For a moment, the only sound in the room was a gentle whirr from the scanner.
“Well, we have reason to believe that your son wasn’t entirely himself” Jamisson said. “We’re currently tracking a villain who can, well, brainwash people.”
The mayor looked up, hopeful for a moment, but quickly replaced with horror. “He was mind controlled?”
“Yes, but it looks like he’ll be fine,” Dr. Mind said, looking up from the scanner.
“Oh thank god!” Adrian Banks exclaimed, tension pouring out of his body.
“This is very interesting, though. According to my scans, his brain activity is partially frozen. Normally, it would be continuously changing and shifting, but maybe one in five hundred neurons is continually firing, even though he’s unconscious.”

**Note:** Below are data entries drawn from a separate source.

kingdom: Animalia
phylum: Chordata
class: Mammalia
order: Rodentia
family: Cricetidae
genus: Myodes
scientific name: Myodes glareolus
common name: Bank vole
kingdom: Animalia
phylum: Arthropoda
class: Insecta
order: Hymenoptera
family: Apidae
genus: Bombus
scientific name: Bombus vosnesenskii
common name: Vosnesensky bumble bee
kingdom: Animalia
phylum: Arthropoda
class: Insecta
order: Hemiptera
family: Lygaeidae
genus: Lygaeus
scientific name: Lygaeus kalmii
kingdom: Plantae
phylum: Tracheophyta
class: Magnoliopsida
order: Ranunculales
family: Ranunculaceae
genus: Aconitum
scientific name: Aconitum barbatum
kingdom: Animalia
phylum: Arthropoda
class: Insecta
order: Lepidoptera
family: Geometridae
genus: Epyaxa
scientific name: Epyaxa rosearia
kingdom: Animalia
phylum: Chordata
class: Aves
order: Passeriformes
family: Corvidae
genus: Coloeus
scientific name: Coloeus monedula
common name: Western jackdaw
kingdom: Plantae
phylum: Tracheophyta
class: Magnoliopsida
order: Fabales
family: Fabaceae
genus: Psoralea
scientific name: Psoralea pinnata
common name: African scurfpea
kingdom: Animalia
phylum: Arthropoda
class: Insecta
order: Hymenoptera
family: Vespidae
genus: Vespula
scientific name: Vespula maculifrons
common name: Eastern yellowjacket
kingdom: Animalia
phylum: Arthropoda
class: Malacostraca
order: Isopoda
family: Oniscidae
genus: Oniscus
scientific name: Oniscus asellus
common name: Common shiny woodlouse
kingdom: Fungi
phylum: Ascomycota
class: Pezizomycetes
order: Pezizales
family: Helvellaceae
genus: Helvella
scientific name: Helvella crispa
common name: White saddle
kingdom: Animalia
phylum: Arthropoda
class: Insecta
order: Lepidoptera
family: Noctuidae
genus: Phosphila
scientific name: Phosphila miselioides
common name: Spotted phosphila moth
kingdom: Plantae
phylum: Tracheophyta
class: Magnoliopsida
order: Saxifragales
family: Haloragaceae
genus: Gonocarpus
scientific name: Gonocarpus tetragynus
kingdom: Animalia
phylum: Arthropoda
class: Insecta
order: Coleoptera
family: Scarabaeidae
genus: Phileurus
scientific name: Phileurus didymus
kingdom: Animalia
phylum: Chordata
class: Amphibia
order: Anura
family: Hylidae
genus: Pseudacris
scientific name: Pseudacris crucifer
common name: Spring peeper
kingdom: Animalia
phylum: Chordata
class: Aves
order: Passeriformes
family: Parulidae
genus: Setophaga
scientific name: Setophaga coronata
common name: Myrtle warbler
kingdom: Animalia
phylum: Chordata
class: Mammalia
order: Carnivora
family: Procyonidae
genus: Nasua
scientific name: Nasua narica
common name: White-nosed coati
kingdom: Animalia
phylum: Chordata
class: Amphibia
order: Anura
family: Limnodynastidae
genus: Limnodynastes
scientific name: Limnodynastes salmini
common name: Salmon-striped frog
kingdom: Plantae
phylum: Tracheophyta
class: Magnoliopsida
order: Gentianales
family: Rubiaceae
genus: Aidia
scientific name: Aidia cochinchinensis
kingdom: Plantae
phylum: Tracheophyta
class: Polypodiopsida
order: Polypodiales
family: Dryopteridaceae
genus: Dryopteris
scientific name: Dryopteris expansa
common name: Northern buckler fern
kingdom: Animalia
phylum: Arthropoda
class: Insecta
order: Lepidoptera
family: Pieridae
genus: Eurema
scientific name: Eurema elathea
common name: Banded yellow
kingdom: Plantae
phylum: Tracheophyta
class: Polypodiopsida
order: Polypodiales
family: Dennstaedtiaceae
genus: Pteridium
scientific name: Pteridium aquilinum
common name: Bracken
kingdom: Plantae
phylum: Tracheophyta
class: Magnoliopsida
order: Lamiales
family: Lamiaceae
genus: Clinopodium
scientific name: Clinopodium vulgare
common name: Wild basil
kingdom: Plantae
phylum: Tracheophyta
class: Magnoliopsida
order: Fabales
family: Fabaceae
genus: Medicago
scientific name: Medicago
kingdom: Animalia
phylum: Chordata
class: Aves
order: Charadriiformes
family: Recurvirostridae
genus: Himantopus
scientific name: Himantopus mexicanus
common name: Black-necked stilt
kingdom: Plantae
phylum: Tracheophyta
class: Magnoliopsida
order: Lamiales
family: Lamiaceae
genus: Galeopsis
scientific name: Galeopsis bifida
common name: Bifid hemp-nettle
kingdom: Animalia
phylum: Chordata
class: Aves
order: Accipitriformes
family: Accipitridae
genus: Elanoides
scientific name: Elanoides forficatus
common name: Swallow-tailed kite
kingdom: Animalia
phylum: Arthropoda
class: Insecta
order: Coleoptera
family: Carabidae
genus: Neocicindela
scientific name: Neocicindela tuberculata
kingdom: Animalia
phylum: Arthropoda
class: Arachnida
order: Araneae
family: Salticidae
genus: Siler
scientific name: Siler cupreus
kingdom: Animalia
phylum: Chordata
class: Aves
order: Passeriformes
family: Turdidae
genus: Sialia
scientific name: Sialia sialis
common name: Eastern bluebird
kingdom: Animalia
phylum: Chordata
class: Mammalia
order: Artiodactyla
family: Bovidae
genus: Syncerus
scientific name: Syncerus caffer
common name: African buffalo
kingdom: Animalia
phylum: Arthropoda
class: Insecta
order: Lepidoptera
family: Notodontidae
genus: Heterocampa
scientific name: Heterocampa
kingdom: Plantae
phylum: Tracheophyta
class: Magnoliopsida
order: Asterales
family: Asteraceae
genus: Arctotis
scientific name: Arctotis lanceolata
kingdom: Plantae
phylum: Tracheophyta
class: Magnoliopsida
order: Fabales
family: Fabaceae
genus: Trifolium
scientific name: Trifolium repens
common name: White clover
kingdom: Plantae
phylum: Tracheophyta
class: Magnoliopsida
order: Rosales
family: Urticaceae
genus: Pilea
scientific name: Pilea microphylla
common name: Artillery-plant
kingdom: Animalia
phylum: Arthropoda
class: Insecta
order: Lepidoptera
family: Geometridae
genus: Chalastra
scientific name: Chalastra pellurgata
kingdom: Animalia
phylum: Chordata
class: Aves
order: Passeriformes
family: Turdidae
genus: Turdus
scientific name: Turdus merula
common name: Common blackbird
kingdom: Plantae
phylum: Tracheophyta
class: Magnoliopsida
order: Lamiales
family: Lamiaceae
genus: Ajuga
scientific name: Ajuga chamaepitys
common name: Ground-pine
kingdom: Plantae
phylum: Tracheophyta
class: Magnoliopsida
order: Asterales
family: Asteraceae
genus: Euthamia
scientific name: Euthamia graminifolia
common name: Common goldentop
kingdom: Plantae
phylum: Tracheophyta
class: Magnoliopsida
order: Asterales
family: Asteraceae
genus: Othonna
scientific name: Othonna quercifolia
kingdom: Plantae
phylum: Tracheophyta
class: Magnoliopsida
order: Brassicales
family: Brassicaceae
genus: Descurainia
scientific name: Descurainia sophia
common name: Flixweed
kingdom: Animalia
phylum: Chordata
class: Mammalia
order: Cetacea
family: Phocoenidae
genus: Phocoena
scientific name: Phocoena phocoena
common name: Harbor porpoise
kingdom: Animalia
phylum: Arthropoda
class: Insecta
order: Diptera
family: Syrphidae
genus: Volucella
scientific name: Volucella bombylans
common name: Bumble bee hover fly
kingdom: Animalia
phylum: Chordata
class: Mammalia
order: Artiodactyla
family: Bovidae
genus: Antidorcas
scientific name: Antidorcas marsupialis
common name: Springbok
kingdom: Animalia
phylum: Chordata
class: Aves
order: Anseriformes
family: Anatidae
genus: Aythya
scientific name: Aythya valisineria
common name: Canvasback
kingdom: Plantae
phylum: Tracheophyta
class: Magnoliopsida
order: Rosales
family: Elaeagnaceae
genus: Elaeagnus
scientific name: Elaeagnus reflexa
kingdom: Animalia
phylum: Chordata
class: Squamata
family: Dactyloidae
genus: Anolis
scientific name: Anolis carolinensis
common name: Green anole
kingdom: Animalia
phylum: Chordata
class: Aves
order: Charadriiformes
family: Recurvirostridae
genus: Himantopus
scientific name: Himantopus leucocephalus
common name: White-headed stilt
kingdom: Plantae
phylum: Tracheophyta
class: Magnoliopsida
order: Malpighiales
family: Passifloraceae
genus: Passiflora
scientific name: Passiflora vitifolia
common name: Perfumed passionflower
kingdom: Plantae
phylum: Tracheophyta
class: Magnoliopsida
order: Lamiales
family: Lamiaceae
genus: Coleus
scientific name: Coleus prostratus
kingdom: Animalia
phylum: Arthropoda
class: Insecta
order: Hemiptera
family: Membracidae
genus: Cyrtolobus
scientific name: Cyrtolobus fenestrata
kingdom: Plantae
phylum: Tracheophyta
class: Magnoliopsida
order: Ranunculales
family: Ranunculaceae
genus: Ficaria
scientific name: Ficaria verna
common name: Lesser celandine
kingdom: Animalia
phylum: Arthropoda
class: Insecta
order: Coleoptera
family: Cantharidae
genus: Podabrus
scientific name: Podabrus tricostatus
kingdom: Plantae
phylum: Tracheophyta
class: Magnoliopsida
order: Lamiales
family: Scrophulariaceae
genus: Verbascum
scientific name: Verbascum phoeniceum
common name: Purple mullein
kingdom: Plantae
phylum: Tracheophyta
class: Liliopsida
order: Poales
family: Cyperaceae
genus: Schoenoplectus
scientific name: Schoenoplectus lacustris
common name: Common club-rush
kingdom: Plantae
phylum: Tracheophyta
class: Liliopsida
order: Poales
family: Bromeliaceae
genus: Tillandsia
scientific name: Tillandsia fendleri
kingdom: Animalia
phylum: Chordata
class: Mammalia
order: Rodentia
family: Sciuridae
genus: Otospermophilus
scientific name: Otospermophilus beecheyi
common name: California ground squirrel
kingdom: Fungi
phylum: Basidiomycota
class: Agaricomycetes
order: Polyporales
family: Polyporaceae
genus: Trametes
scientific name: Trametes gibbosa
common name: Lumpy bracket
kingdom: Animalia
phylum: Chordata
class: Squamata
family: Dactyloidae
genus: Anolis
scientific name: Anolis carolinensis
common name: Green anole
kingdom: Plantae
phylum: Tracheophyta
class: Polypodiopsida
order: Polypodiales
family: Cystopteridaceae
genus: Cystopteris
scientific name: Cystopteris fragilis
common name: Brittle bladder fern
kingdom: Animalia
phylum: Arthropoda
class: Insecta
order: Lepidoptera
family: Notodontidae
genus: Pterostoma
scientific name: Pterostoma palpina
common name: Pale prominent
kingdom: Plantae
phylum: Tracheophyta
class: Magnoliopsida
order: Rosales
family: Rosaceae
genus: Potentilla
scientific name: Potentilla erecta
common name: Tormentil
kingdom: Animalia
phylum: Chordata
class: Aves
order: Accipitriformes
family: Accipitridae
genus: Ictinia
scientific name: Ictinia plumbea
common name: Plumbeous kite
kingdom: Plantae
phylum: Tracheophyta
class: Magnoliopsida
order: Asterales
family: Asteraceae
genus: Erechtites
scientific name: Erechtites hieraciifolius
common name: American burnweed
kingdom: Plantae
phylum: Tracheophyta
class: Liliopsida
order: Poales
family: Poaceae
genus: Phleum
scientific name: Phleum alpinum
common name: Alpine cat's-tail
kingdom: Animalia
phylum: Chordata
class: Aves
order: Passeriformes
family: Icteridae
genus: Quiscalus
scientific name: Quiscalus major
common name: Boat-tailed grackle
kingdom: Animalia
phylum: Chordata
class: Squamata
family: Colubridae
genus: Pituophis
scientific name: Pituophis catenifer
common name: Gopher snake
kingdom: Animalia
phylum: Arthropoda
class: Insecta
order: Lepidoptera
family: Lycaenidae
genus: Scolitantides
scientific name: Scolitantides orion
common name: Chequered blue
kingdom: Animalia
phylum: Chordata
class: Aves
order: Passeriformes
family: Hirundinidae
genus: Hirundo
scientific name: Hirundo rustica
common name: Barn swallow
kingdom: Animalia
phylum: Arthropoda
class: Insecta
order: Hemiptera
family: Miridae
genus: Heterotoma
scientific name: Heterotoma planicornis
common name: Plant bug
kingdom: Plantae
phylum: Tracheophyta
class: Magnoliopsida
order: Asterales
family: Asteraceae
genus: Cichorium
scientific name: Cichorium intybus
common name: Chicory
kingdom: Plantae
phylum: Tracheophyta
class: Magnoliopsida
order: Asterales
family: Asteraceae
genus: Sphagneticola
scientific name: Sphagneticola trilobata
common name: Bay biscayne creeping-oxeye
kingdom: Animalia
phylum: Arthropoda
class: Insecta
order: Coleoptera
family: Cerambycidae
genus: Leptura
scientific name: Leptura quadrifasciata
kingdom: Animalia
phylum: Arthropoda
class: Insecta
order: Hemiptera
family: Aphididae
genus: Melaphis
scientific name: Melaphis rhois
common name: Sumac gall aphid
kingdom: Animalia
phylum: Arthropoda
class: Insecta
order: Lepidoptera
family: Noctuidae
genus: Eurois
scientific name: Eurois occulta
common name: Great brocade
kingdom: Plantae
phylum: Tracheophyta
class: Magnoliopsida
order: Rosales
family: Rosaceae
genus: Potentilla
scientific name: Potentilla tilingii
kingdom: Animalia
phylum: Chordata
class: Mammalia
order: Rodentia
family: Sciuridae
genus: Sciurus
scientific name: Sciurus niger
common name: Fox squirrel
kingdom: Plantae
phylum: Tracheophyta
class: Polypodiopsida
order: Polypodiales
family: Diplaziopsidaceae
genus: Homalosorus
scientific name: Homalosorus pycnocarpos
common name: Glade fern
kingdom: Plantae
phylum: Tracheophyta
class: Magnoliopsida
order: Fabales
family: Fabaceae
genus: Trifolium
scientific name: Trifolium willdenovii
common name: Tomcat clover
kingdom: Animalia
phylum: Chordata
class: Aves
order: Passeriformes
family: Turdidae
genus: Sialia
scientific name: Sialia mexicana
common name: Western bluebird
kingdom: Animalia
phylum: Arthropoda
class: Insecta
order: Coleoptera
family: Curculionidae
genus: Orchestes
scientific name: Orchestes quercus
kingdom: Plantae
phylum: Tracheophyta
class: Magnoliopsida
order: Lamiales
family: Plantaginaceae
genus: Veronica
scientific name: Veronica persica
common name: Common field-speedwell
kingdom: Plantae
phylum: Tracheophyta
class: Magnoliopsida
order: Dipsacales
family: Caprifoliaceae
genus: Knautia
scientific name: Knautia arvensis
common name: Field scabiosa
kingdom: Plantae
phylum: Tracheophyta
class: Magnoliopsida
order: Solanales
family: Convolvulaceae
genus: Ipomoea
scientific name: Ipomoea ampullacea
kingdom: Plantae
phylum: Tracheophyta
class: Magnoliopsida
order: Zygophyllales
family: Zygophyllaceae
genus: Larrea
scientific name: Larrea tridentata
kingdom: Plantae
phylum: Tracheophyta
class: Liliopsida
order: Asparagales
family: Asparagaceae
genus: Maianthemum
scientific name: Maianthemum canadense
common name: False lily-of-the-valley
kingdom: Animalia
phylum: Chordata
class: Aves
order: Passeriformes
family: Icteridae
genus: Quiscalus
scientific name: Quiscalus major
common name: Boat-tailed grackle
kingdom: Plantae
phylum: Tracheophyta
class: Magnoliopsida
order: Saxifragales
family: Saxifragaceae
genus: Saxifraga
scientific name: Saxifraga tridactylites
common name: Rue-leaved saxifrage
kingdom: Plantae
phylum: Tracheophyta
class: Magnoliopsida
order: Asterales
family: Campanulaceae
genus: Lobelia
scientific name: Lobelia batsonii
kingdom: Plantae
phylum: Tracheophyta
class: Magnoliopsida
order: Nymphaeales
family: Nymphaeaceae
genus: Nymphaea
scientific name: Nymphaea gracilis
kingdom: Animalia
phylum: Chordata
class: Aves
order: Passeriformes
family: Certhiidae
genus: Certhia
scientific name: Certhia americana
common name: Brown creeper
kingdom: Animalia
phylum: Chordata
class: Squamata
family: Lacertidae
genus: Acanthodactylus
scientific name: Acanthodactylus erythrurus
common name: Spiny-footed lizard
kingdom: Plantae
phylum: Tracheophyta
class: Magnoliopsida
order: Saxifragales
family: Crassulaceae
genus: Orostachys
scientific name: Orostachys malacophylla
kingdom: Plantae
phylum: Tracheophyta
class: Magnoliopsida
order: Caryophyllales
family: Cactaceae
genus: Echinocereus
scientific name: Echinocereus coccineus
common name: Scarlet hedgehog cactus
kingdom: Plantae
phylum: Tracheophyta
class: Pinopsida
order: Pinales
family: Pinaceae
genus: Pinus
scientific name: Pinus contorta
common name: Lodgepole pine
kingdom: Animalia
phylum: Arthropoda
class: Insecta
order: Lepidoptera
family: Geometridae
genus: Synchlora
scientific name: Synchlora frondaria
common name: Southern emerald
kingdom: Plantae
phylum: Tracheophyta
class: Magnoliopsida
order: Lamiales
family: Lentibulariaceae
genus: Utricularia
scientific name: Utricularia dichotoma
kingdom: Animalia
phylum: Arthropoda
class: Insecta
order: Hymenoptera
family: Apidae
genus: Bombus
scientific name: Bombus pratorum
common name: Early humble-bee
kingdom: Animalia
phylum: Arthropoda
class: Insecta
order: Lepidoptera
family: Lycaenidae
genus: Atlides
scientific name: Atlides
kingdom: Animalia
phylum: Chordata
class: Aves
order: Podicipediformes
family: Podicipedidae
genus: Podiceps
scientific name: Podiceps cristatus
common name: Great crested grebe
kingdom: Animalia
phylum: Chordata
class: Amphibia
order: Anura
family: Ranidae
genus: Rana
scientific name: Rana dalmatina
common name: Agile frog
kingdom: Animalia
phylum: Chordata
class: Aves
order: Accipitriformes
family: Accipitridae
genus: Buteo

“Part of Temple’s power?” I asked.
“No doubt. Depending on how long he’s been like this, there may be some brain damage. But,” he cut Adrian Banks off with a hand before he could interrupt. “-fortunately, now that we know how it works, it turns out it’s easy to fix.”
“Then do it!” Adrian exclaimed.
Dr. Mind adjusted his glasses. “Sorry, this is awkward. Since he’s not a minor, and this condition is unrelated to his unconsciousness, I can’t treat it until he wakes up and either gives consent, or demonstrates inability to do so.”
The mayor stood, incredulous. “What?” He said. “You can save my son, and you won’t because you’re afraid he might sue?”
“Mind,” Jamisson said carefully. “I think in this case it’s probably safe to say that someone who is under the influence of such a powerful mental suggestion is inherently unable to consent.”
That and having the mayor on our side could go a long way, I added internally.
Dr. Mind glanced back at Adrian for a moment before conceding. “True enough. This will just take a moment.”
As Dr. Mind readied what I recognized as Neuraplast, the tinker-designed drug to enhance neural plasticity, Jamisson glanced at his tablet and then tapped his earpiece.
“Savage just reported in,” he said. “Guardian Angel, get ready to fly.”
“On it,” Sean replied through the comms.
Jamisson walked briskly out of the room, beckoning me to follow. We stepped out into the cool morning air through one of the rear entrances to see Savage, still partially shifted, leaning against a wall. His frame sagged with exhaustion, and his eyes were half-lidded and bitter.
“What did you find?” Jamisson asked.
“Fucking nothing,” Savage spat. “Couldn’t track the van, so I went back to LazTech. Couldn’t track them from there. It’s the nullifier. We should’ve destroyed that damn thing while we had the chance.”
“So we’re still completely in the dark,” I said, frustration growing. I clenched my jaw.
“Here’s a reason for the saying,” Jamisson said. “Villains act, and heroes react.”
“So what now?” I asked.
“Now we go ask the younger Mr. Banks a few questions.”